Riemannian Metric Learning: Closer to You than You Imagine

Gruffaz, Samuel, Sassen, Josua

arXiv.org Machine Learning 

In recent decades, machine learning research has focused on developing vector-based representations for various types of data, including images, text, and time series [22]. Learning a meaningful representation space is a foundational task that accelerates research progress, as exemplified by the success of Large Language Models (LLMs) [182]. A complementary challenge is learning a distance function (defining a metric space) that encodes aspects of the data's internal structure.

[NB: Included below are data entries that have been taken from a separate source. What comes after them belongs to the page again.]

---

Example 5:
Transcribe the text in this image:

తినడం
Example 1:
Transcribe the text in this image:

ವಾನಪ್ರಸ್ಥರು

This task is known as distance metric learning, or simply metric learning [20]. Metric learning methods find applications in every field using algorithms relying on a distance such as the ubiquitous k-nearest neighbors classifier: Classification and clustering [195], recommendation systems [89], optimal transport [45], and dimension reduction [116, 186]. However, when using only a global distance, the set of available modeling tools to derive computational algorithms is limited and does not capture the intrinsic data structure. Hence, in this paper, we present a literature review of Riemannian metric learning, a generalization of metric learning that has recently demonstrated success across diverse applications, from causal inference [51, 59, 147] to generative modeling [100, 111, 170]. Unlike metric learning, Riemannian metric learning does not merely learn an embedding capturing distance information, but estimates a Riemannian metric characterizing distributions, curvature, and distances in the dataset, i.e. the Riemannian structure of the data.